Launched in late March, the club’s eponymous “Sultan Room Sessions” has hosted artists in an attempt to reconnect musicians and fans after weeks — now months — of self-isolation.
But with the pandemic halting venue operations, Kataria wonders about the long-term effects.
As online concerts and live streams grow more popular, they could conceivably become a permanent fixture in the music industry, especially if small venues in densely-populated areas are some of the last places to reopen.
“I don’t think it’s crazy to imagine a world where we throw a show here and then we have a streaming component that goes along with it,” says Bradley, “I think this is cool because it offers this new lane for people to get involved and to make our community bigger and make artists more money.”
Though enthusiastic about Sultan Room Sessions becoming a recurring program, Kataria doesn’t necessarily see charging fans for livestreams as the best way forward.
“If the cover charge became a deterrent for somebody, I would see that as a failure,” he says. Instead, the Sultan Room solicits pay-what-you-can for both the venue and musicians.
“People have been incredibly generous,” he says. “I think they sort of see it as a good thing.” While not a permanent fix, donations can help while more comprehensive measures are planned and put into action. “I don’t think it’s impossible to successfully charge for these kinds of things, but I think we as a venue are not there yet,” Kataria explains.
Moving forward, there won’t be a one-size-fits-all approach for venues or artists.

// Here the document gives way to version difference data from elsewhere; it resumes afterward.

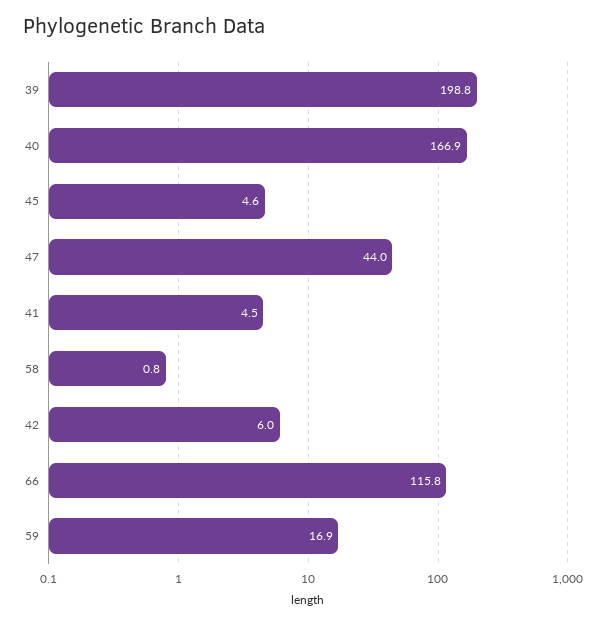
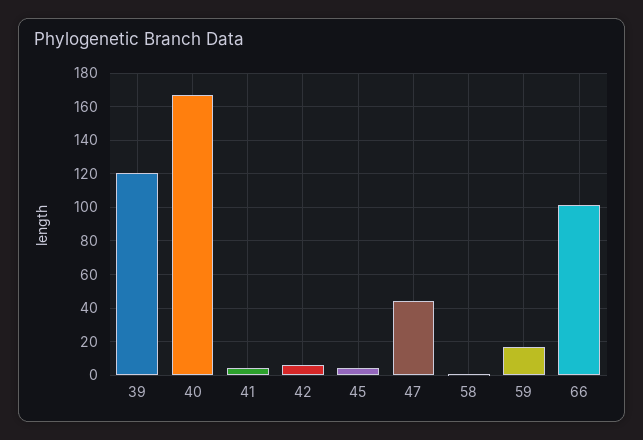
39: 198.8 -> 120
66: 115.8 -> 100

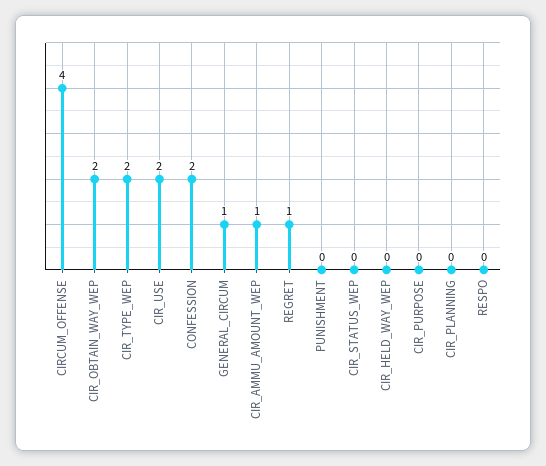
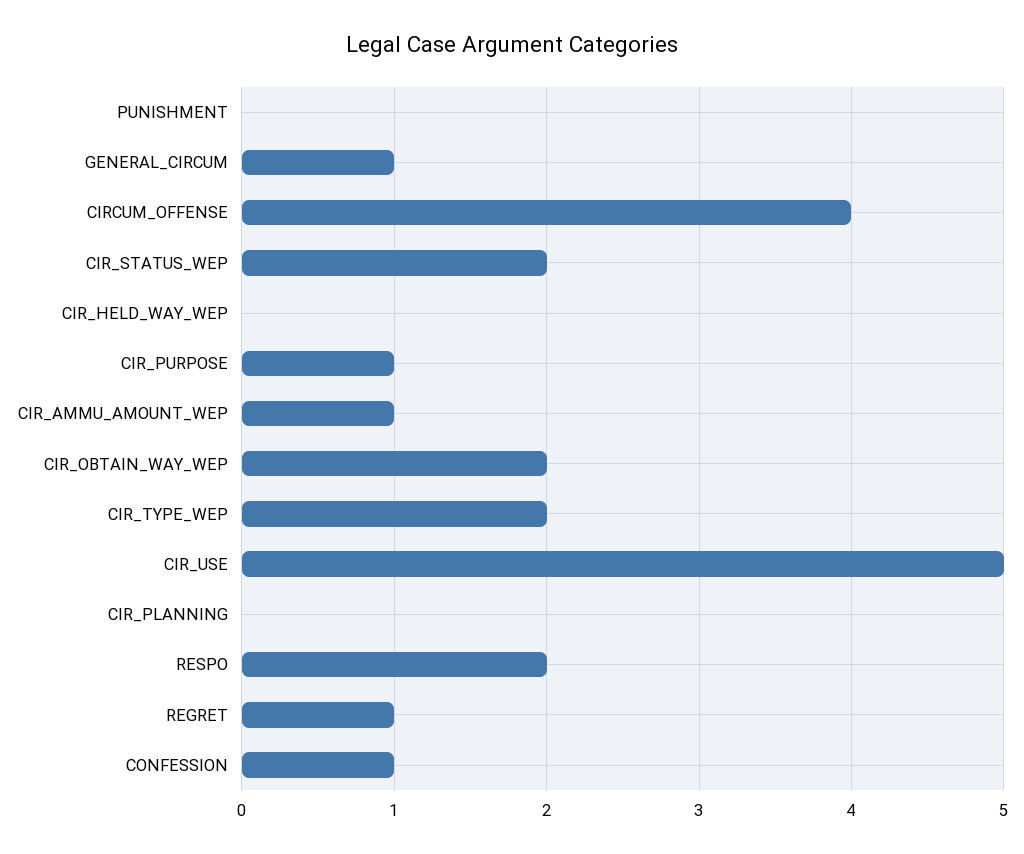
CIR_USE: 2 -> 5
CONFESSION: 2 -> 1
CIR_STATUS_WEP: 0 -> 2
CIR_PURPOSE: 0 -> 1
RESPO: 0 -> 2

As a workable model for live performance begins to materialize in real time, navigating this path will require dexterity, patience, and the full use of resources at an artist’s disposal.
“This is a really good time to build up your audiences on social media,” advises Bradley, who’s previously worked at talent agencies before pivoting to venue and show promotion.
“Be creative and use that space to make something great. Obviously [musicians] need to be able to have somewhat of a draw to be able to sell tickets in this virtual medium, but that would be the same issue you face as a young artist regardless of whether or not Covid is around.”
Getting to know venue managers and taking an active part in your local scene or DIY community is often the key to getting stage time, especially as venues try harder to keep these ecosystems alive and thriving. “We like to work with artists that we love, so that doesn’t need to be a huge artist,” says Bradley.
For lesser-known musicians looking to get on a venue’s virtual lineup: Participate in venue-hosted events and fundraisers and keep releasing music.
“Now is still a good time to find great music, and there are great releases that are happening,” says Bradley. “I know that some people are freaked out about putting releases out during all of this, but I think there’s still merit in it; you can still grow your audiences and still make a lot of progress.”